§ **Exercise aim**
Every line below that contains "dissolved" is to be copied.

Stored items

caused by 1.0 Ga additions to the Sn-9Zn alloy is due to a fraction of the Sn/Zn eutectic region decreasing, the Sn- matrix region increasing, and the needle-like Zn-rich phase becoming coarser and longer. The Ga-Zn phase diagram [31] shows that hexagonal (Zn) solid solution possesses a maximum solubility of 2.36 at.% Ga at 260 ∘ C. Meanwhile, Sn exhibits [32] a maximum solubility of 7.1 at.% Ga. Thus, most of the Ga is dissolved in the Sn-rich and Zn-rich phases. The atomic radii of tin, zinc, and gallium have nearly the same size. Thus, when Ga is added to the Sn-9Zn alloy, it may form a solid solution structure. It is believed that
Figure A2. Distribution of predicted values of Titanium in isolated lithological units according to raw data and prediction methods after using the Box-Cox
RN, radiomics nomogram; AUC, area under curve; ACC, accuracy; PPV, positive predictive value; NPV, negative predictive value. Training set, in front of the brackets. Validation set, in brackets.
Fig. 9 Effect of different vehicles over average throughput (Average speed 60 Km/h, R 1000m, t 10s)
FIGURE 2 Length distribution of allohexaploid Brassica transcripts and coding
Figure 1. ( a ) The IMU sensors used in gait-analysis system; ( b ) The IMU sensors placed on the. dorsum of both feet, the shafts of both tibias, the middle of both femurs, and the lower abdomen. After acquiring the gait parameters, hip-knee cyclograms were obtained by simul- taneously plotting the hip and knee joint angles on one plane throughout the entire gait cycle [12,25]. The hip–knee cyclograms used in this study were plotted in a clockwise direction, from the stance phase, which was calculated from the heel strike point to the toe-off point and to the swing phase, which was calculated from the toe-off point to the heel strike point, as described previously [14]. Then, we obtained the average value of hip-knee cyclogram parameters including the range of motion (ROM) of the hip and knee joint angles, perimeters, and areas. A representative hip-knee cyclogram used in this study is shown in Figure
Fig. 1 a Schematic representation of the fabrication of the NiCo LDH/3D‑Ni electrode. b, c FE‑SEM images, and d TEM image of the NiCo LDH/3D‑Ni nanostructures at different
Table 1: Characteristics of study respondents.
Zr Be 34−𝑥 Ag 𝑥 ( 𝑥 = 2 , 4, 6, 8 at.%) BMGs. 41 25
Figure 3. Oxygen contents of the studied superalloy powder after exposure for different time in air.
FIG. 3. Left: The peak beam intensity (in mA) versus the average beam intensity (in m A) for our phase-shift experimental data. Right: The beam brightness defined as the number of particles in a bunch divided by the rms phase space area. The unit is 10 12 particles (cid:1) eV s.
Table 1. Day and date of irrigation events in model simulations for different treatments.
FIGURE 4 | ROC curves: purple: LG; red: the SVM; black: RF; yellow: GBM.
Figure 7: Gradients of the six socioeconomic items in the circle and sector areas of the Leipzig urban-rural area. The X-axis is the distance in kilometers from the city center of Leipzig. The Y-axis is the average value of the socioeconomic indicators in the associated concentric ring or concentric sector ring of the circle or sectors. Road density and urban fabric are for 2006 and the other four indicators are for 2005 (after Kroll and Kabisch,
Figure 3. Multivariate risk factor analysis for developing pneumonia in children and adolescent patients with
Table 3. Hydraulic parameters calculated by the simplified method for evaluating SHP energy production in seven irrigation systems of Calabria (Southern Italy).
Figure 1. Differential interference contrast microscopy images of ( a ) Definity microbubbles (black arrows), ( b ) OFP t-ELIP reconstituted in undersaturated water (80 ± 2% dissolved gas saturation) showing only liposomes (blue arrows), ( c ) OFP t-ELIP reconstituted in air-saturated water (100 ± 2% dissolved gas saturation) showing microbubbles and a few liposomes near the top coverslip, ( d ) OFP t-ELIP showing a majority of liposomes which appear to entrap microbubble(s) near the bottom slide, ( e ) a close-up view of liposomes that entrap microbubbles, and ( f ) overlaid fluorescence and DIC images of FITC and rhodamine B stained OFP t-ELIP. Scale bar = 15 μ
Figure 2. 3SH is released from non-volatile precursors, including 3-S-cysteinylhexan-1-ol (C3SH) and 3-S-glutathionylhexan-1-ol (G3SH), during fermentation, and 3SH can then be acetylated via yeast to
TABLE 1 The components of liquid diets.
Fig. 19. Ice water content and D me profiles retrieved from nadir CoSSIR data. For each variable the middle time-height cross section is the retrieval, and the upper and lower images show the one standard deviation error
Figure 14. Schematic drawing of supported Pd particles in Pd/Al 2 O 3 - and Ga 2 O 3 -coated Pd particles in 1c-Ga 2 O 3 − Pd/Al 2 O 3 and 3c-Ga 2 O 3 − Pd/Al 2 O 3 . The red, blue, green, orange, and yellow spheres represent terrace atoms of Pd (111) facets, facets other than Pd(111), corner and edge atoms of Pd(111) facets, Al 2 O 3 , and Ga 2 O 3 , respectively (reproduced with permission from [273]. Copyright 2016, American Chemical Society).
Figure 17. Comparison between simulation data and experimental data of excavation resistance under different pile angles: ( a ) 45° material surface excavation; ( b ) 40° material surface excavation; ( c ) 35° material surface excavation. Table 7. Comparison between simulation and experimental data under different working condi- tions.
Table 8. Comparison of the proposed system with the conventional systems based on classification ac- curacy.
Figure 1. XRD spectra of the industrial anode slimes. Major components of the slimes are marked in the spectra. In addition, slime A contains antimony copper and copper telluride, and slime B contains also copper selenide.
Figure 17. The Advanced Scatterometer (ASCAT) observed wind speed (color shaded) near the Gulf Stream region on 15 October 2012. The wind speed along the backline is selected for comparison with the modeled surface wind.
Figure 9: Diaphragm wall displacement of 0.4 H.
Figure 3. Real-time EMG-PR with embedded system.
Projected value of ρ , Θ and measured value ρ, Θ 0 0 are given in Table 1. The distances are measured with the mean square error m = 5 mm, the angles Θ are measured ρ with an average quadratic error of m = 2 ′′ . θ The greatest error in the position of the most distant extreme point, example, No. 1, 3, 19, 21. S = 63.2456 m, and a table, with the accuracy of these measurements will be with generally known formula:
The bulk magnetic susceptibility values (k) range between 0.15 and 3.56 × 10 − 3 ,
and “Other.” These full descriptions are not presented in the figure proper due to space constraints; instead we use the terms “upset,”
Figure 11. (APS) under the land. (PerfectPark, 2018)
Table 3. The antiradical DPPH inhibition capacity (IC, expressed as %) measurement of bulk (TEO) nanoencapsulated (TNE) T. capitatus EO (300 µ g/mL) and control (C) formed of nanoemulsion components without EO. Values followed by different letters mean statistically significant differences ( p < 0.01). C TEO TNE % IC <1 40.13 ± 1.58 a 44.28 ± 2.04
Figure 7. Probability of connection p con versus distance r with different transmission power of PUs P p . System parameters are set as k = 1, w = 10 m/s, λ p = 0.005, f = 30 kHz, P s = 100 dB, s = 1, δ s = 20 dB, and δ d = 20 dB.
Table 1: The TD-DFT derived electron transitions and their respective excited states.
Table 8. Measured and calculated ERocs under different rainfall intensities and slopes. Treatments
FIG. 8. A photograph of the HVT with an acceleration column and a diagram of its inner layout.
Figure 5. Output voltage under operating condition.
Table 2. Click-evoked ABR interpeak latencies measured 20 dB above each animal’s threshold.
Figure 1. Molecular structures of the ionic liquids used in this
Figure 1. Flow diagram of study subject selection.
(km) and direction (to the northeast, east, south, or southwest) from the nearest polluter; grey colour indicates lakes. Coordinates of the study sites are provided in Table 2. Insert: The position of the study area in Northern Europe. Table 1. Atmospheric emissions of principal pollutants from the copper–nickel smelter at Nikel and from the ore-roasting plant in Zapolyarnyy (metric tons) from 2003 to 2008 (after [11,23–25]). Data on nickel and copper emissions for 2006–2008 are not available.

§ **Result for this exercise**
caused by 1.0 Ga additions to the Sn-9Zn alloy is due to a fraction of the Sn/Zn eutectic region decreasing, the Sn- matrix region increasing, and the needle-like Zn-rich phase becoming coarser and longer. The Ga-Zn phase diagram [31] shows that hexagonal (Zn) solid solution possesses a maximum solubility of 2.36 at.% Ga at 260 ∘ C. Meanwhile, Sn exhibits [32] a maximum solubility of 7.1 at.% Ga. Thus, most of the Ga is dissolved in the Sn-rich and Zn-rich phases. The atomic radii of tin, zinc, and gallium have nearly the same size. Thus, when Ga is added to the Sn-9Zn alloy, it may form a solid solution structure. It is believed that
Figure 1. Differential interference contrast microscopy images of ( a ) Definity microbubbles (black arrows), ( b ) OFP t-ELIP reconstituted in undersaturated water (80 ± 2% dissolved gas saturation) showing only liposomes (blue arrows), ( c ) OFP t-ELIP reconstituted in air-saturated water (100 ± 2% dissolved gas saturation) showing microbubbles and a few liposomes near the top coverslip, ( d ) OFP t-ELIP showing a majority of liposomes which appear to entrap microbubble(s) near the bottom slide, ( e ) a close-up view of liposomes that entrap microbubbles, and ( f ) overlaid fluorescence and DIC images of FITC and rhodamine B stained OFP t-ELIP. Scale bar = 15 μ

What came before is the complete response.